_What is required_: What is the number of lines in the data holding the word "nose"? Give that number by itself.

=== Begin Enclosure ===

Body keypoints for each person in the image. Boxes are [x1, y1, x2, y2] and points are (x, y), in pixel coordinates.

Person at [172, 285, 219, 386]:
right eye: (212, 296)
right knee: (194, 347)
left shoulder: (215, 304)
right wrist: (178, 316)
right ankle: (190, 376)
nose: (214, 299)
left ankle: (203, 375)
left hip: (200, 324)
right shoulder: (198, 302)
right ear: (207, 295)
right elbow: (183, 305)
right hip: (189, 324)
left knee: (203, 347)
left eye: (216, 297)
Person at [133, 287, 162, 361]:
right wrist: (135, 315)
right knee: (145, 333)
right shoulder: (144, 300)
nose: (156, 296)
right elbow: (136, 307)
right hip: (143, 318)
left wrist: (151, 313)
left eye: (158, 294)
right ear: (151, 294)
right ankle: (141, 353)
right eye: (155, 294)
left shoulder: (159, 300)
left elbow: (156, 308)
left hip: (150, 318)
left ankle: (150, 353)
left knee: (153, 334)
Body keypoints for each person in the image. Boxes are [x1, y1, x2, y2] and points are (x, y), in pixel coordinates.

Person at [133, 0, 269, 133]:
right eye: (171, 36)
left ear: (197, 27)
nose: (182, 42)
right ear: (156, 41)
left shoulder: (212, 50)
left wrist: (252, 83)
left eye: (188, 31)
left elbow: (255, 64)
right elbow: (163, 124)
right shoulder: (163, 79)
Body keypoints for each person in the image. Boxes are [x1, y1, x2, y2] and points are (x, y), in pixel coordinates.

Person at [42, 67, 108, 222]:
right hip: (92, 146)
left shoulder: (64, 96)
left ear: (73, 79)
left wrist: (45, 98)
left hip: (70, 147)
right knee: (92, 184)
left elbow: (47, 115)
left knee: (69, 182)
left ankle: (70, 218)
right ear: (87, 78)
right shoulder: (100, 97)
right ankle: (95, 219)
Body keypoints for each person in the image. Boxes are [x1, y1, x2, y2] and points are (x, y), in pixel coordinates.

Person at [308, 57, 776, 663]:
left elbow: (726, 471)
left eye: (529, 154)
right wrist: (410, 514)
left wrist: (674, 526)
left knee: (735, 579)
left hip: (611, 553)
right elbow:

=== End Enclosure ===
=== Begin Enclosure ===

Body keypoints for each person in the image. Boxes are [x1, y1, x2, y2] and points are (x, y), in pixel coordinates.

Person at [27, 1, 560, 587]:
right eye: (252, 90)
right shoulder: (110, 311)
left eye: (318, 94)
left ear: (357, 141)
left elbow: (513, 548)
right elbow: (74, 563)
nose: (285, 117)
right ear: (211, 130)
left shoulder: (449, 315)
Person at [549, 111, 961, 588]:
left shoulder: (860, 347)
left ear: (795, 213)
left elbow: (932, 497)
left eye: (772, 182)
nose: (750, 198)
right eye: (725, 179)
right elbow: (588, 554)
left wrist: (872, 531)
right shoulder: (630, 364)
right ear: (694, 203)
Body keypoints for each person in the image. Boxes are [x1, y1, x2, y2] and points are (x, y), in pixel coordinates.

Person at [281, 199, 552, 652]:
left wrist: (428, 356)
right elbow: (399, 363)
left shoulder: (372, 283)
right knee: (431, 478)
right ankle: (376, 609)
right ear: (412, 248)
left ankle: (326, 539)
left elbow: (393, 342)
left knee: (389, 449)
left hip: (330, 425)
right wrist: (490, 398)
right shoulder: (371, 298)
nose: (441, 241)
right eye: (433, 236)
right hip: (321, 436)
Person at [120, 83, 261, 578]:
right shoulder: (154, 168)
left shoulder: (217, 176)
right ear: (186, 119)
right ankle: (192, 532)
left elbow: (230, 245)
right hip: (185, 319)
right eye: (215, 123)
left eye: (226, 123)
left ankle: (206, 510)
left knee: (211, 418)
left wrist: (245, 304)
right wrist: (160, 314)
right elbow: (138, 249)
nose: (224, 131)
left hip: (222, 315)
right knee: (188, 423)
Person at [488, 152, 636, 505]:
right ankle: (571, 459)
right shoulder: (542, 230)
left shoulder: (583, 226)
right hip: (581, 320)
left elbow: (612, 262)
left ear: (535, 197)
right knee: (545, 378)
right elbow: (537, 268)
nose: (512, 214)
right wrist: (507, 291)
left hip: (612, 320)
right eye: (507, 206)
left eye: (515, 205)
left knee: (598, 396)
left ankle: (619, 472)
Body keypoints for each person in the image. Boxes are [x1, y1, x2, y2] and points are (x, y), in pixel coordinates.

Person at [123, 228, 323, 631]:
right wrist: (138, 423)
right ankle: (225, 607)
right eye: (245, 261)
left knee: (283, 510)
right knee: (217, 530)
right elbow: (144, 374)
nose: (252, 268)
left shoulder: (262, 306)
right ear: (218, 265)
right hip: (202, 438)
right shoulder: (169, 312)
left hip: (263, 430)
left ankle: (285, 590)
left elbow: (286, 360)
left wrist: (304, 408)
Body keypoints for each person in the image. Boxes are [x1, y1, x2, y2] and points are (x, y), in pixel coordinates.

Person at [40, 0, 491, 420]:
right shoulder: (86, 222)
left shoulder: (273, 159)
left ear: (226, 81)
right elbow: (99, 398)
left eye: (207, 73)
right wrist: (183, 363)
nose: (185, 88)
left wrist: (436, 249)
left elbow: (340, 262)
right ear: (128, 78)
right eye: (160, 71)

=== End Enclosure ===

_Output below_: 10